Read on for more information about baking air dry clay and to get some helpful safety tips to sustain your project.
Does Air Dry Clay Need To Be Baked?
The benefit of baking your clay isn’t just about protecting your hands from sticky disaster; it’s also about keeping moisture away from your finished pieces (source: The Creative Folk).
Baking the regular clay helps remove water and prevent a build-up of moisture that could lead to yeast and mold (source: CraftKnights).
If you plan on wearing your air dry clay necklace for any length of time, you’ll want to make sure there’s no moisture in the air when you put it on.
Air dry clay doesn’t need to be baked since it contains baking soda that works to harden the clay after air-drying. However, there are instances when baking is recommended.
For example, if you want to apply paint to your homemade clay with acrylic paint, your best option would be to bake the clay to remove any surface oils that might interfere with the proper adhesion of paint (source: Senior Care to Share).
The process of baking clay is what makes it sturdy and rigid. When you bake clay, the heat turns the water into steam, which expands and acts as a kind of glue, holding your pieces together when dried.
Can You Oven Bake Air Dry Clay To Make It Dry Faster?
You can oven bake air dry clay to make it dry faster. However, most brands state on their packaging that you shouldn’t bake air dry clay. Still, most people don’t realize that you can use your oven as a kiln and use the same techniques as a traditional kiln to dry your clay.
If you’re not sure how to use your oven as a kiln, here’s a quick primer on how to do it:
- Start with clean, undamaged clay. You’ll want to make sure all the cracks and holes are filled with fresh clay first.

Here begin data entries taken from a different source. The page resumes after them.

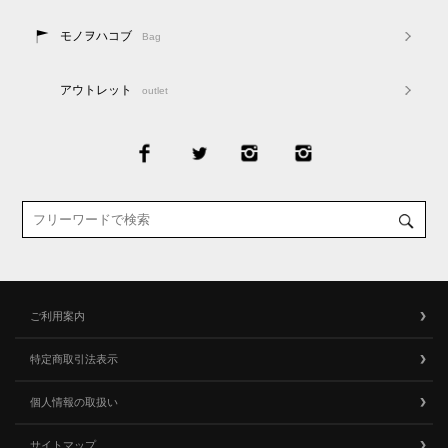
モノヲハコブ
Bag
アウトレット
outlet
ご利用案内
特定商取引法表示
個人情報の取扱い
サイトマップ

- Place the clay in a cold oven, turn it on to no more than 200°F (93.33°C), and leave it alone for about 30 minutes, or until the clay is dry on all sides.

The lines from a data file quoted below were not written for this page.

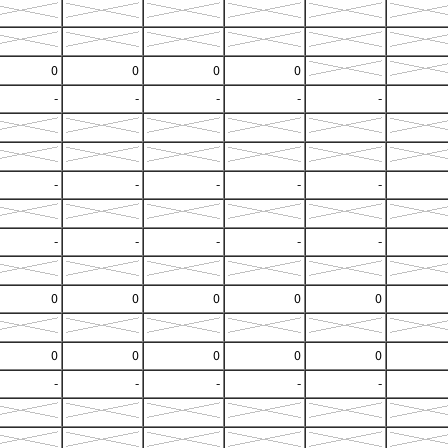
0
0
0
0
-
-
-
-
-
-
-
-
-
-
-
-
-
-
-
0
0
0
0
0
0
0
0
0
0
-
-
-
-
-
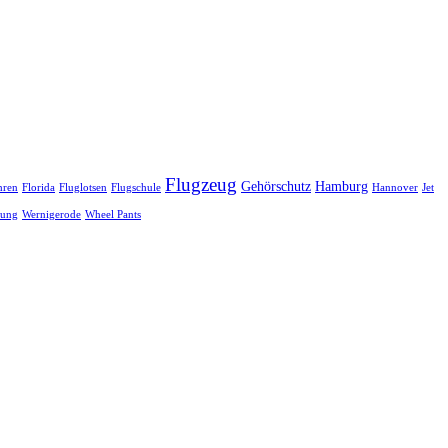
Flugzeug
Gehörschutz
Hamburg
hren
Florida
Fluglotsen
Flugschule
Hannover
Jet
tung
Wernigerode
Wheel Pants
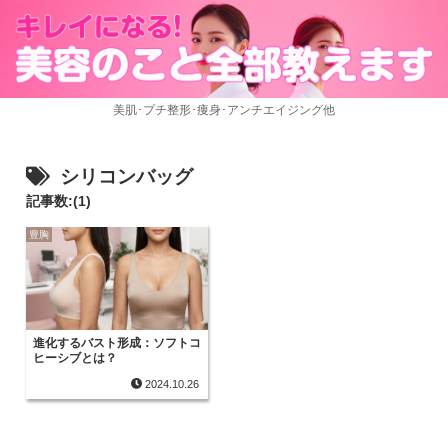
美肌･プチ整形･痩身･アンチエイジング他
シリコンバッグ
記事数:(1)
豊胸
進化するバスト形成：ソフトコ
ヒーシブとは？
2024.10.26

- The heat from the oven will cause the moisture in the clay to boil and harden into a solid form.
- After half an hour or so, turn off the oven and let it cool down completely before removing it from the oven.
How To Bake Air Dry Clay: Temperature and Timings
Baking process time differs from project to project. When baking air-dry clay, you need to pay close attention to the temperature of your oven; too hot and you’ll burn the surface before it’s dry, melt, or deform the clay (it’ll look like porcelain). The sudden temperature change can also cause explosions.

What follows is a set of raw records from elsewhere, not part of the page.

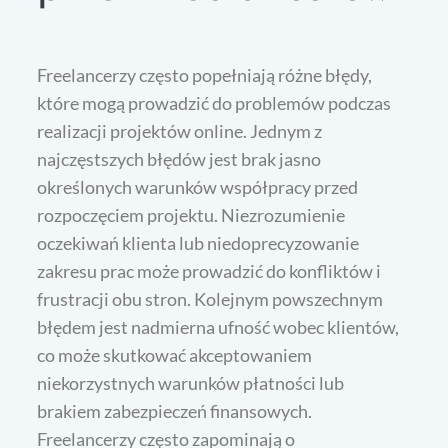
Freelancerzy często popełniają różne błędy,
które mogą prowadzić do problemów podczas
realizacji projektów online. Jednym z
najczęstszych błędów jest brak jasno
określonych warunków współpracy przed
rozpoczęciem projektu. Niezrozumienie
oczekiwań klienta lub niedoprecyzowanie
zakresu prac może prowadzić do konfliktów i
frustracji obu stron. Kolejnym powszechnym
błędem jest nadmierna ufność wobec klientów,
co może skutkować akceptowaniem
niekorzystnych warunków płatności lub
brakiem zabezpieczeń finansowych.
Freelancerzy często zapominają o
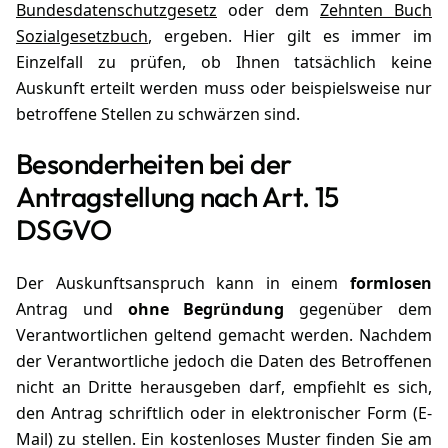
Bundesdatenschutzgesetz
oder dem
Zehnten Buch
Sozialgesetzbuch
, ergeben. Hier gilt es immer im
Einzelfall zu prüfen, ob Ihnen tatsächlich keine
Auskunft erteilt werden muss oder beispielsweise nur
betroffene Stellen zu schwärzen sind.
Besonderheiten bei der
Antragstellung nach Art. 15
DSGVO
Der Auskunftsanspruch kann in einem
formlosen
Antrag und
ohne Begründung
gegenüber dem
Verantwortlichen geltend gemacht werden. Nachdem
der Verantwortliche jedoch die Daten des Betroffenen
nicht an Dritte herausgeben darf, empfiehlt es sich,
den Antrag schriftlich oder in elektronischer Form (E-
Mail) zu stellen. Ein kostenloses Muster finden Sie am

Conversely, if the temperature is too low, the clay could form clumps. Also, it could take several days for all the pieces of clay to dry on the outside.
For small items, a temperature between 150-200°F (65.56-93.33°C) is ideal. If you have a thermostat, use it for a purpose. However, if you don’t have one, there are several ways to control the temperature:
- Use parchment paper. Place parchment paper on your baking tray and place it in an empty oven at its lowest setting around 150°F (65.56°C). Ensure that the oven has been cleaned beforehand (you don’t want to breathe in toxic fumes every time you bake something).
- Set a timer.The amount of time you bake the clay depends on how dry you want it to be. It becomes tough once it cools. On average, bake the clay for 30 minutes or until it is dry on all sides.
- Bake your clay mid-oven. Bake the clay on the middle rack of your oven. This helps prevent your oven from heating unevenly, giving off strange smells, and potentially damaging your work by plunging it into extreme temperatures. (source: eHow).
Will Air Dry Clay Explode in the Oven?
We suggest you stick with flat-surface, oven-baked clays. Not only will they not explode, but they’ll be more accurate. The secret is in the way they’re baked.
When you bake clay on a flat surface, it loses its flexibility and its ability to shrink while drying.
So as they dry,oven-baked clays get more rigid and more brittle — which is why it’s recommended that you keep them flat during storage (source: Answer To All). That way, their texture won’t change as they dry and shrink slightly in the oven.
If you’re baking clay without fire, use caution when opening the oven door — a sudden burst of hot air can easily cause your clay to shatter into dust.
Air dry clay can explode in the oven if left to stay for long. The longer you leave it in there, the higher its temperature reaches, and that could cause it to explode.
If a piece is still glowing and getting thicker but looks like it might be ready to pop, put on an oven mitt and take it out immediately. If you can’t grab it before it explodes, at least you’ll have caught it just before that happens.
You can bake air-dry clay in the oven as long as you take standard safety precautions when handling the hot clay. Also, don’t forget to let it cool completely before handling it.
Clay shrinks during the drying process and will crack if uneven, which is easier to prevent in an oven because it dries more slowly and evenly than in a warm room.